### Exercise instructions
Format each line of the material as a numbered list, omitting any blank lines.

### Provided records
◇ ◇ ◇

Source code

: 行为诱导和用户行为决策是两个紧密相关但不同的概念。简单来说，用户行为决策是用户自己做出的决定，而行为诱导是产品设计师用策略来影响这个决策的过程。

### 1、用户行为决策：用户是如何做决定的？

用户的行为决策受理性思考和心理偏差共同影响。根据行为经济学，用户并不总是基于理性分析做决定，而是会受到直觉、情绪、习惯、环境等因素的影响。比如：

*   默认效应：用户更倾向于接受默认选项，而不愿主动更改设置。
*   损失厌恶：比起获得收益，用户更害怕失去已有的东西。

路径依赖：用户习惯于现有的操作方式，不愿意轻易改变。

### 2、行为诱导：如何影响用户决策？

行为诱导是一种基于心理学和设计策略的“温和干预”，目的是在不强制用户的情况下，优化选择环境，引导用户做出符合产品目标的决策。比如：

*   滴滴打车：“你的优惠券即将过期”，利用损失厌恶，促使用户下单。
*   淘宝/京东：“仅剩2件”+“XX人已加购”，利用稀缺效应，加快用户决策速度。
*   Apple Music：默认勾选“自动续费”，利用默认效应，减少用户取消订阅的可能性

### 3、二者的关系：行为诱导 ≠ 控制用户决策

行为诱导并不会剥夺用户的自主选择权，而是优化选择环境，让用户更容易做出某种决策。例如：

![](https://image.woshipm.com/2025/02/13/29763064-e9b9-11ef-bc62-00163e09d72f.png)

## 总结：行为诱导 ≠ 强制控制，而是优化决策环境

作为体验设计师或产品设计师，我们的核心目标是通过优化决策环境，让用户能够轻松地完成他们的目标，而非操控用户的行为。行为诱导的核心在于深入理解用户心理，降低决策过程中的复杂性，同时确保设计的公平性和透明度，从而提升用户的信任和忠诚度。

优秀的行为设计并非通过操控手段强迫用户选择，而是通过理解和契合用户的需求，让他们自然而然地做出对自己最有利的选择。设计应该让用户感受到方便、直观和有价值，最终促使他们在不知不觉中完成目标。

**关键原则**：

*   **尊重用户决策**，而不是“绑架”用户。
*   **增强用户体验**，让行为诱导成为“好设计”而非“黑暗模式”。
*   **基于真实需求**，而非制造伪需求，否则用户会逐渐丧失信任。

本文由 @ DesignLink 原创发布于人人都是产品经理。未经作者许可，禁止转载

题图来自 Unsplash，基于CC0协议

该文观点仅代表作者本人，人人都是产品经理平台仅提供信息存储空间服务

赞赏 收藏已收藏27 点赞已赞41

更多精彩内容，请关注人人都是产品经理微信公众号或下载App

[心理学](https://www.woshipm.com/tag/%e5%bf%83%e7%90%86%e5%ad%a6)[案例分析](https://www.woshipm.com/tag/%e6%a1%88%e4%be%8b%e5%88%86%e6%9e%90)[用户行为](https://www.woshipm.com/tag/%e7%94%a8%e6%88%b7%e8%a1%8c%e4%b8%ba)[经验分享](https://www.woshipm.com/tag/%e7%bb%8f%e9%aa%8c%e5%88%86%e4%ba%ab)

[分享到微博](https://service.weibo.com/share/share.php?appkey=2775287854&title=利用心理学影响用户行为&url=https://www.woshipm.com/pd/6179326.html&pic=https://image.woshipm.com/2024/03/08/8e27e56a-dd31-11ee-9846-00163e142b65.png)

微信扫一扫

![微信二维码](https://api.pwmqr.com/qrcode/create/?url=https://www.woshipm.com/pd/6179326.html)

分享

◇ ◇ ◇

### Response area
1. Source code
2. : 行为诱导和用户行为决策是两个紧密相关但不同的概念。简单来说，用户行为决策是用户自己做出的决定，而行为诱导是产品设计师用策略来影响这个决策的过程。
3. ### 1、用户行为决策：用户是如何做决定的？
4. 用户的行为决策受理性思考和心理偏差共同影响。根据行为经济学，用户并不总是基于理性分析做决定，而是会受到直觉、情绪、习惯、环境等因素的影响。比如：
5. *   默认效应：用户更倾向于接受默认选项，而不愿主动更改设置。
6. *   损失厌恶：比起获得收益，用户更害怕失去已有的东西。
7. 路径依赖：用户习惯于现有的操作方式，不愿意轻易改变。
8. ### 2、行为诱导：如何影响用户决策？
9. 行为诱导是一种基于心理学和设计策略的“温和干预”，目的是在不强制用户的情况下，优化选择环境，引导用户做出符合产品目标的决策。比如：
10. *   滴滴打车：“你的优惠券即将过期”，利用损失厌恶，促使用户下单。
11. *   淘宝/京东：“仅剩2件”+“XX人已加购”，利用稀缺效应，加快用户决策速度。
12. *   Apple Music：默认勾选“自动续费”，利用默认效应，减少用户取消订阅的可能性
13. ### 3、二者的关系：行为诱导 ≠ 控制用户决策
14. 行为诱导并不会剥夺用户的自主选择权，而是优化选择环境，让用户更容易做出某种决策。例如：
15. ![](https://image.woshipm.com/2025/02/13/29763064-e9b9-11ef-bc62-00163e09d72f.png)
16. ## 总结：行为诱导 ≠ 强制控制，而是优化决策环境
17. 作为体验设计师或产品设计师，我们的核心目标是通过优化决策环境，让用户能够轻松地完成他们的目标，而非操控用户的行为。行为诱导的核心在于深入理解用户心理，降低决策过程中的复杂性，同时确保设计的公平性和透明度，从而提升用户的信任和忠诚度。
18. 优秀的行为设计并非通过操控手段强迫用户选择，而是通过理解和契合用户的需求，让他们自然而然地做出对自己最有利的选择。设计应该让用户感受到方便、直观和有价值，最终促使他们在不知不觉中完成目标。
19. **关键原则**：
20. *   **尊重用户决策**，而不是“绑架”用户。
21. *   **增强用户体验**，让行为诱导成为“好设计”而非“黑暗模式”。
22. *   **基于真实需求**，而非制造伪需求，否则用户会逐渐丧失信任。
23. 本文由 @ DesignLink 原创发布于人人都是产品经理。未经作者许可，禁止转载
24. 题图来自 Unsplash，基于CC0协议
25. 该文观点仅代表作者本人，人人都是产品经理平台仅提供信息存储空间服务
26. 赞赏 收藏已收藏27 点赞已赞41
27. 更多精彩内容，请关注人人都是产品经理微信公众号或下载App
28. [心理学](https://www.woshipm.com/tag/%e5%bf%83%e7%90%86%e5%ad%a6)[案例分析](https://www.woshipm.com/tag/%e6%a1%88%e4%be%8b%e5%88%86%e6%9e%90)[用户行为](https://www.woshipm.com/tag/%e7%94%a8%e6%88%b7%e8%a1%8c%e4%b8%ba)[经验分享](https://www.woshipm.com/tag/%e7%bb%8f%e9%aa%8c%e5%88%86%e4%ba%ab)
29. [分享到微博](https://service.weibo.com/share/share.php?appkey=2775287854&title=利用心理学影响用户行为&url=https://www.woshipm.com/pd/6179326.html&pic=https://image.woshipm.com/2024/03/08/8e27e56a-dd31-11ee-9846-00163e142b65.png)
30. 微信扫一扫
31. ![微信二维码](https://api.pwmqr.com/qrcode/create/?url=https://www.woshipm.com/pd/6179326.html)
32. 分享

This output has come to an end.